- **Job**
Reproduce word for word everything from "Why do I love" down to "bang, but continually." in the text on debut novels.

- **Text block**
· · · · · · ·
Why do I love first novels? Because writing one is like trying to rebirth our take on life. And the next best thing to writing a first novel is to be able to read one. A restoring vision, and for the technically inclined, a re-imagining of the art of writing…trying to find a fresh approach to storytelling. For all the creative ingenuity of a good memoir, the novel, especially a debut, is like alchemy, a transformation of what could be. Our realism would rot away unless it was repeatedly invented: like God is said in medieval theology to be creating the world, not all at once in a big bang, but continually.
…For although in a certain sense and for light-minded persons non-existent things can be more easily and irresponsibly represented in words than existing things, for the serious and conscientious historian it is just the reverse. Nothing is harder, yet nothing more necessary, than to speak of certain things whose existence is neither demonstrable nor probable. The very fact that serious and conscientious men treat them as existing things brings them a step closer to existence and to the possibility of being born.
from MAGISTER LUDI
So Jasons, what kind of debut fiction would you like to see? Can you define the perfect debut novel?
Jason Rice: The reason people liked James Frey’s memoir, and I mean a lot of people liked it, mostly because they want to be entertained, and remain comfortable in their place in life where they knew there was someone out there worse off than them, they wanted to be entertained, close the book and walk back into their safe lives. In recent years the novel, debut or otherwise has nearly vanished or at least been pushed to the margins. The three guys know this to be true because we see every single catalog from every single publisher three times a year. Dennis you’re right, it’s all memoirs or event non-fiction, or reportage non-fiction about the wobbly society we live in or how fucking insanely banal this world has become, or to put it politely, mediocre. Publishers have even admitted that fiction sales have dipped because the small faction of people who do read literary novels know where to find them, and know exactly what they like. Publishers know this, but bonuses have to go to someone, pay checks delivered, and a novel by a newcomer ain’t gonna do that, no often enough anyway. People traditionally look to books for advice on stock market strategies, or climate predictions, or fast food tidbits, or even a tell-all from a Washington insider about a sitting President, no matter how poorly written. Again, reading about something that doesn’t involve them, those who read.
· · · · · · ·
- **Raw data**
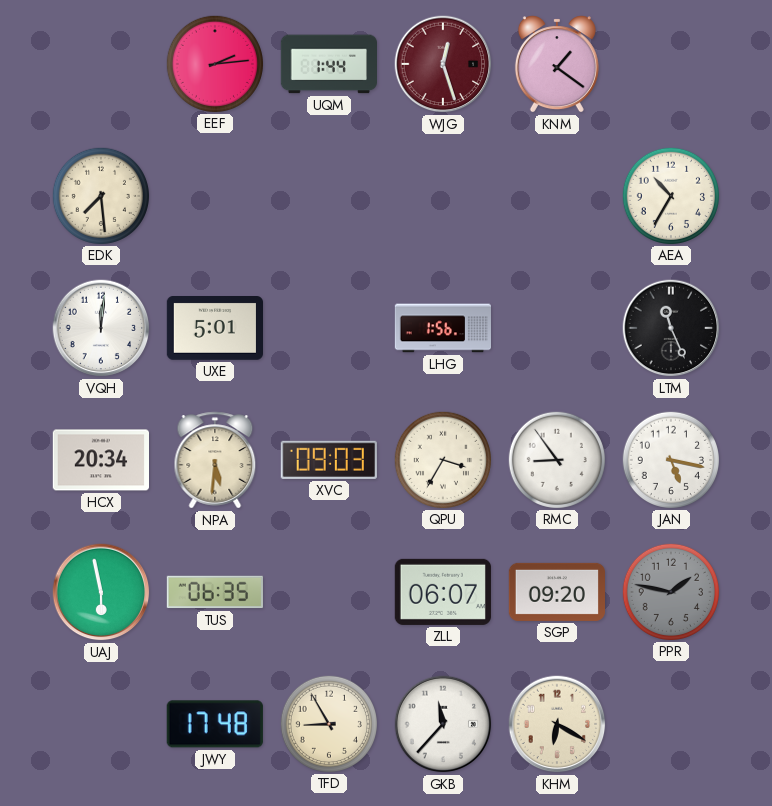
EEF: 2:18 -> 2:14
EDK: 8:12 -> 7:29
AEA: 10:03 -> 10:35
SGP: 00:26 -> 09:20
· · · · · · ·
- **Answer to the task**
Why do I love first novels? Because writing one is like trying to rebirth our take on life. And the next best thing to writing a first novel is to be able to read one. A restoring vision, and for the technically inclined, a re-imagining of the art of writing…trying to find a fresh approach to storytelling. For all the creative ingenuity of a good memoir, the novel, especially a debut, is like alchemy, a transformation of what could be. Our realism would rot away unless it was repeatedly invented: like God is said in medieval theology to be creating the world, not all at once in a big bang, but continually.